What the task asks:
From the records below, output exactly the lines starting at the line with "saúde física, o alcoolismo pode gerar" and ending at the line with "firme compromiso con", both of them included, but no pictures.

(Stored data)

....................

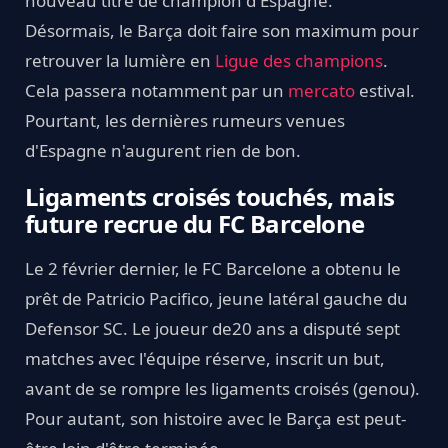
nouveau titre de champion d'Espagne.
Désormais, le Barça doit faire son maximum pour
retrouver la lumière en
Ligue des champions
.
Cela passera notamment par un
mercato
estival.
Pourtant, les dernières rumeurs venues
d'Espagne n'augurent rien de bon.
Ligaments croisés touchés, mais
future recrue du FC Barcelone
Le 2 février dernier, le FC Barcelone a obtenu le
prêt de Patricio Pacifico, jeune latéral gauche du
Defensor SC. Le joueur de20 ans a disputé sept
matches avec l'équipe réserve, inscrit un but,
avant de se rompre les ligaments croisés (genou).
Pour autant, son histoire avec le Barça est peut-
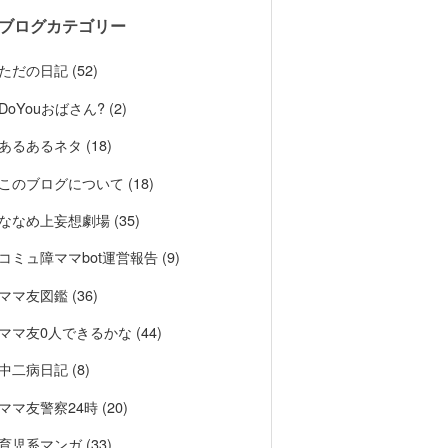
ブログカテゴリー
ただの日記 (52)
DoYouおばさん? (2)
あるあるネタ (18)
このブログについて (18)
ななめ上妄想劇場 (35)
コミュ障ママbot運営報告 (9)
ママ友図鑑 (36)
ママ友0人できるかな (44)
中二病日記 (8)
ママ友警察24時 (20)
育児系マンガ (33)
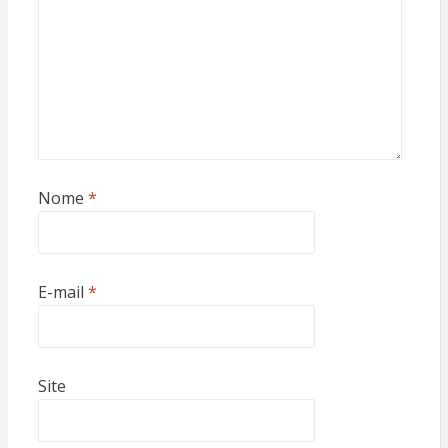
Nome
*
E-mail
*
Site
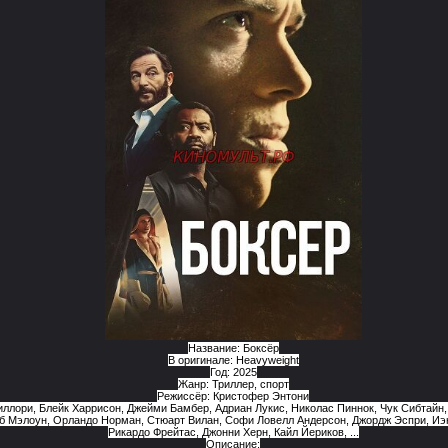
Название: Боксёр
В оригинале: Heavyweight
Год: 2025
Жанр: Триллер, спорт
Режиссёр: Кристофер Энтони
иллори, Блейк Харрисон, Джейми Бамбер, Адриан Лукис, Николас Пиннок, Чук Сибтайн
об Мэлоун, Орландо Норман, Стюарт Вилан, Софи Ловелл Андерсон, Джордж Эспри, Иэн
Рикардо Фрейтас, Джонни Херн, Кайл Йериков, ...
Описание:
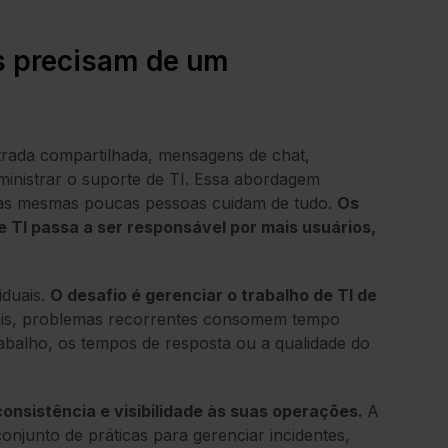
s precisam de um
ada compartilhada, mensagens de chat,
ministrar o suporte de TI. Essa abordagem
e as mesmas poucas pessoas cuidam de tudo.
Os
TI passa a ser responsável por mais usuários,
iduais.
O desafio é gerenciar o trabalho de TI de
is, problemas recorrentes consomem tempo
rabalho, os tempos de resposta ou a qualidade do
onsistência e visibilidade às suas operações.
A
onjunto de práticas para gerenciar incidentes,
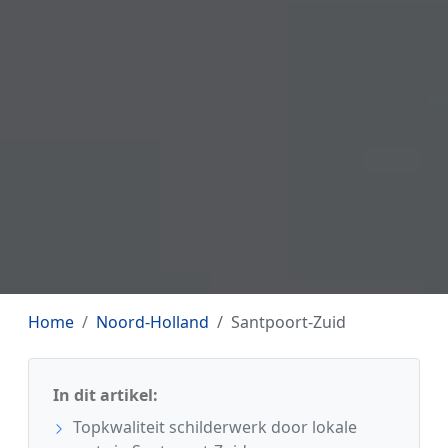
Home
Noord-Holland
Santpoort-Zuid
In dit artikel:
Topkwaliteit schilderwerk door lokale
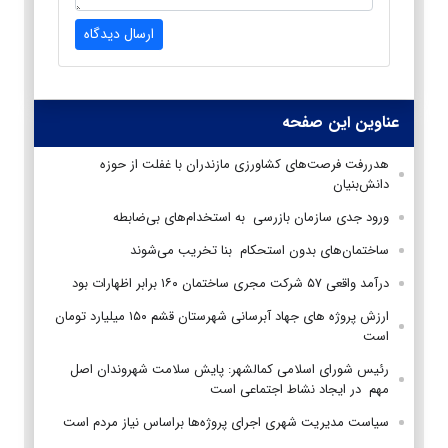
ارسال دیدگاه
عناوین این صفحه
هدررفت فرصت‌های کشاورزی مازندران با غفلت از حوزه
دانش‌بنیان
ورود جدی سازمان بازرسی به استخدام‌های بی‌ضابطه
ساختمان‌های بدون استحکام بنا تخریب می‌شوند
درآمد واقعی ۵۷ شرکت مجری ساختمان ۱۶۰ برابر اظهارات بود
ارزش پروژه های جهاد آبرسانی شهرستان قشم ۱۵۰ میلیارد تومان
است
رئیس شورای اسلامی کمالشهر: پایش سلامت شهروندان اصل
مهم در ایجاد نشاط اجتماعی است
سیاست مدیریت شهری اجرای پروژه‌ها براساس نیاز مردم است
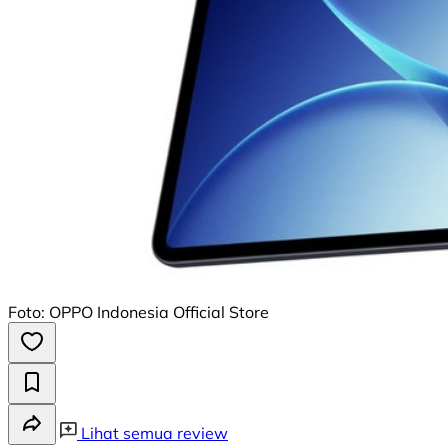
Foto: OPPO Indonesia Official Store
Lihat semua review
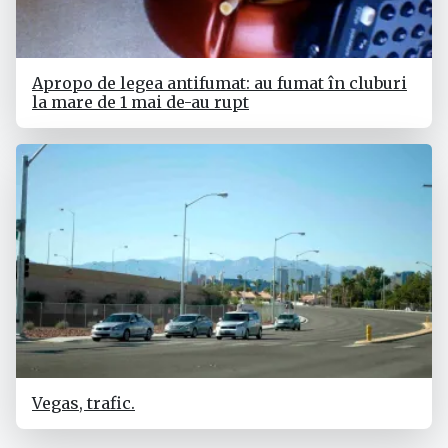
Apropo de legea antifumat: au fumat în cluburi
la mare de 1 mai de-au rupt
Vegas, trafic.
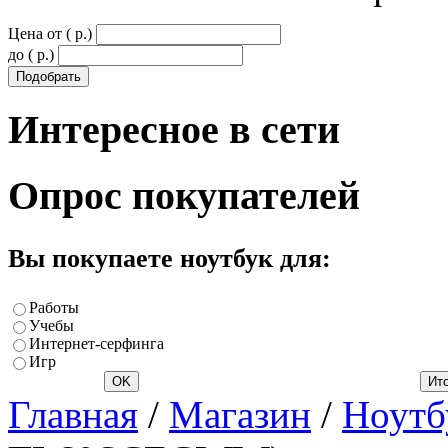
Цена от ( p.)
до ( p.)
Интересное
в сети
Опрос
покупателей
Вы покупаете ноутбук для:
Работы
Учебы
Интернет-серфинга
Игр
Главная
/
Магазин
/
Ноутб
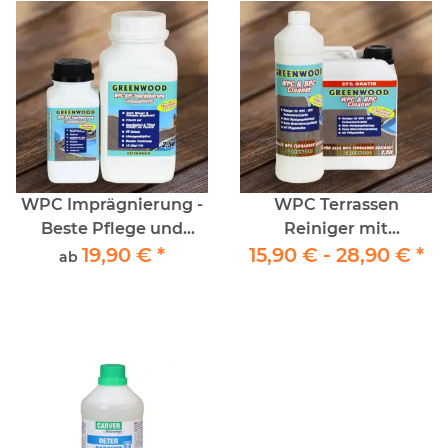
WPC Imprägnierung -
WPC Terrassen
Beste Pflege und
Reiniger mit
Farbauffrischung für
19,90 €
*
Pflegestoffen- Super-
15,90 € -
28,90 €
*
ab
WPC Terrassen
Konzentrat. WPC
Reiniger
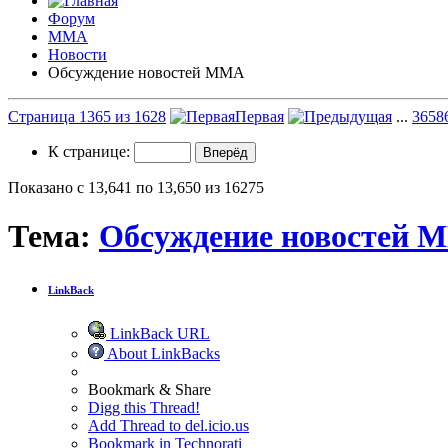
Форум
ММА
Новости
Обсуждение новостей ММА
Страница 1365 из 1628
Первая
...
365
8
К странице:
Показано с 13,641 по 13,650 из 16275
Тема:
Обсуждение новостей 
LinkBack
LinkBack URL
About LinkBacks
Bookmark & Share
Digg this Thread!
Add Thread to del.icio.us
Bookmark in Technorati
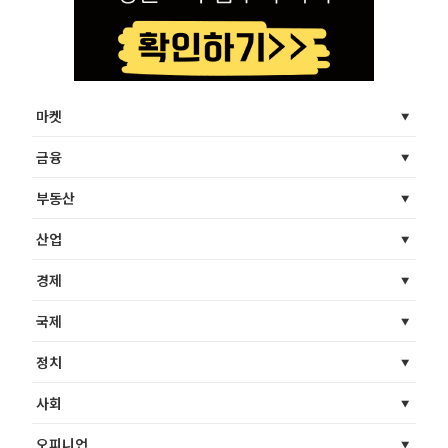
마켓
금융
부동산
산업
경제
국제
정치
사회
오피니언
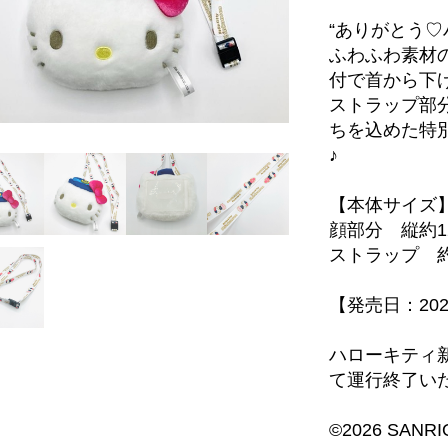
“ありがとう♡
ふわふわ素材
付で首から下
ストラップ部
ちを込めた特
♪
【本体サイズ
顔部分 縦約1
ストラップ 約
【発売日：20
ハローキティ新
て運行終了い
©2026 SANRIO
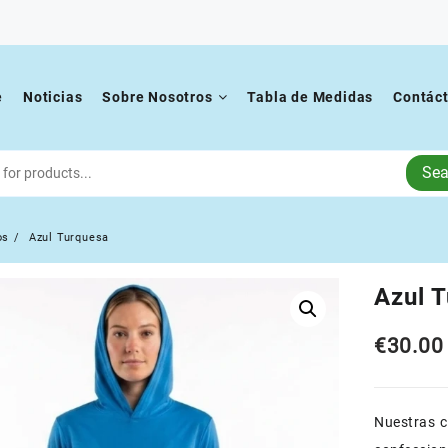
e
Noticias
Sobre Nosotros
Tabla de Medidas
Contác
Sea
os
Azul Turquesa
Azul 
€
30.00
Nuestras 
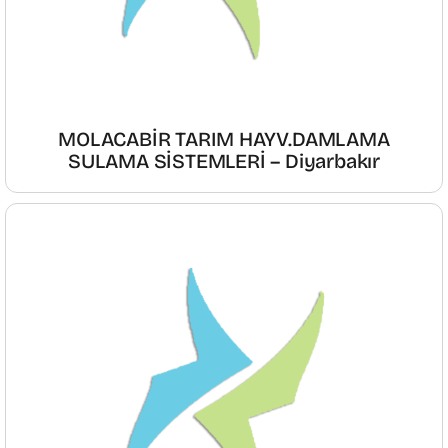
MOLACABİR TARIM HAYV.DAMLAMA
SULAMA SİSTEMLERİ – Diyarbakır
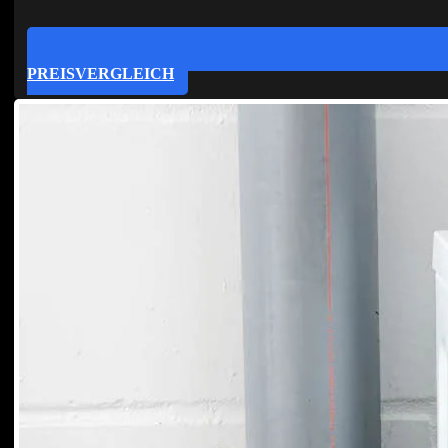
PREISVERGLEICH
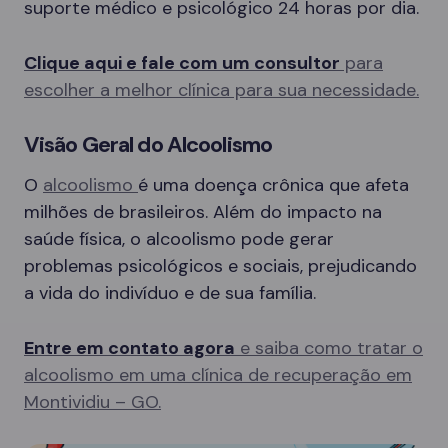
suporte médico e psicológico 24 horas por dia.
Clique aqui e fale com um consultor
para
escolher a melhor clínica para sua necessidade.
Visão Geral do Alcoolismo
O
alcoolismo
é uma doença crônica que afeta
milhões de brasileiros. Além do impacto na
saúde física, o alcoolismo pode gerar
problemas psicológicos e sociais, prejudicando
a vida do indivíduo e de sua família.
Entre em contato agora
e saiba como tratar o
alcoolismo em uma clínica de recuperação em
Montividiu – GO.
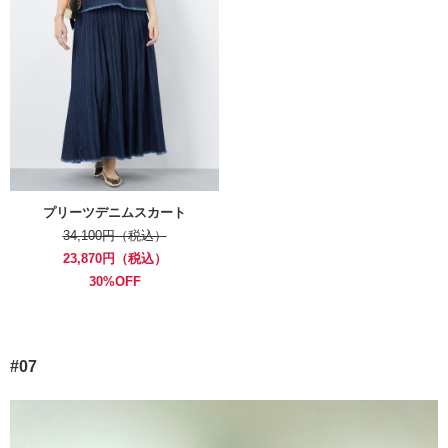
プリーツデニムスカート
34,100円（税込）
23,870円（税込）
30%OFF
#07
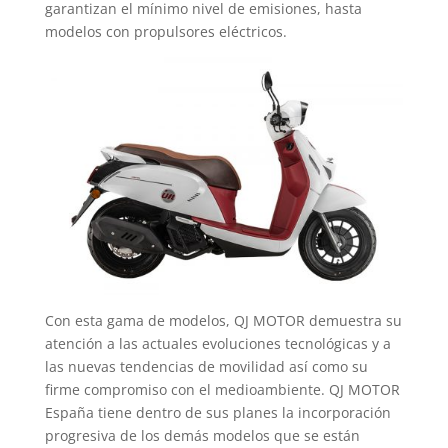
garantizan el mínimo nivel de emisiones, hasta
modelos con propulsores eléctricos.
Con esta gama de modelos, QJ MOTOR demuestra su
atención a las actuales evoluciones tecnológicas y a
las nuevas tendencias de movilidad así como su
firme compromiso con el medioambiente. QJ MOTOR
España tiene dentro de sus planes la incorporación
progresiva de los demás modelos que se están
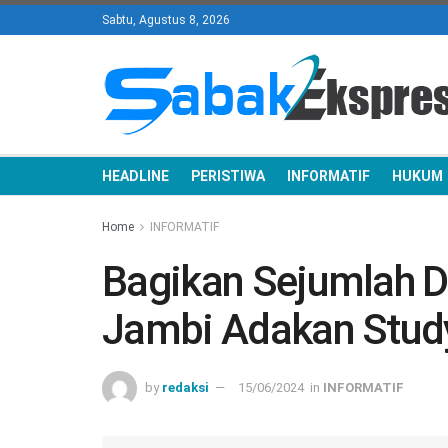
Sabtu, Agustus 8, 2026
HEADLINE
PERISTIWA
INFORMATIF
HUKUM
Home
INFORMATIF
Bagikan Sejumlah D
Jambi Adakan Study
by
redaksi
15/06/2024
in
INFORMATIF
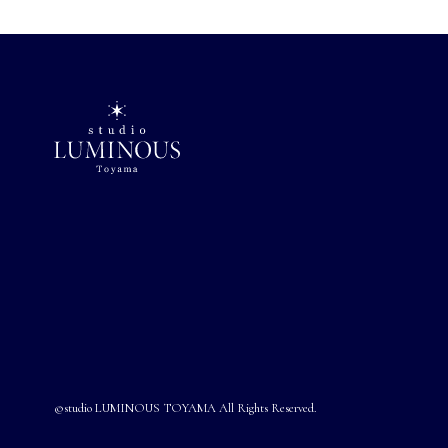
©studio LUMINOUS TOYAMA All Rights Reserved.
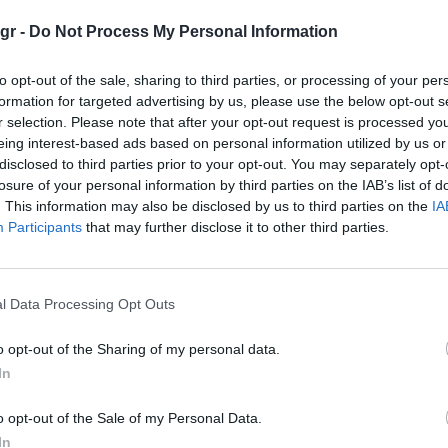
gr -
Do Not Process My Personal Information
με και ο υποτιθέμενος αναβαθμισμένος ISP στο
γάγει κάποια μαγική μετα-επεξεργασία με
to opt-out of the sale, sharing to third parties, or processing of your per
ημιώσει παντού. Θα πρέπει να περιμένουμε και
formation for targeted advertising by us, please use the below opt-out s
r selection. Please note that after your opt-out request is processed y
eing interest-based ads based on personal information utilized by us or
disclosed to third parties prior to your opt-out. You may separately opt-
losure of your personal information by third parties on the IAB’s list of
. This information may also be disclosed by us to third parties on the
IA
Participants
that may further disclose it to other third parties.
Tagged
Camera
Google
ISP
news
pixel 10 pro
with
l Data Processing Opt Outs
0
o opt-out of the Sharing of my personal data.
In
o opt-out of the Sale of my Personal Data.
In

....................

Problem solution:
saúde física, o alcoolismo pode gerar
problemas psicológicos e sociais, prejudicando
a vida do indivíduo e de sua família.
Entre em contato agora
e saiba como tratar o
alcoolismo em uma clínica de recuperação em
Montividiu – GO.
プリーツデニムスカート
34,100円（税込）
23,870円（税込）
30%OFF
#07
garantizan el mínimo nivel de emisiones, hasta
modelos con propulsores eléctricos.
Con esta gama de modelos, QJ MOTOR demuestra su
atención a las actuales evoluciones tecnológicas y a
las nuevas tendencias de movilidad así como su
firme compromiso con el medioambiente. QJ MOTOR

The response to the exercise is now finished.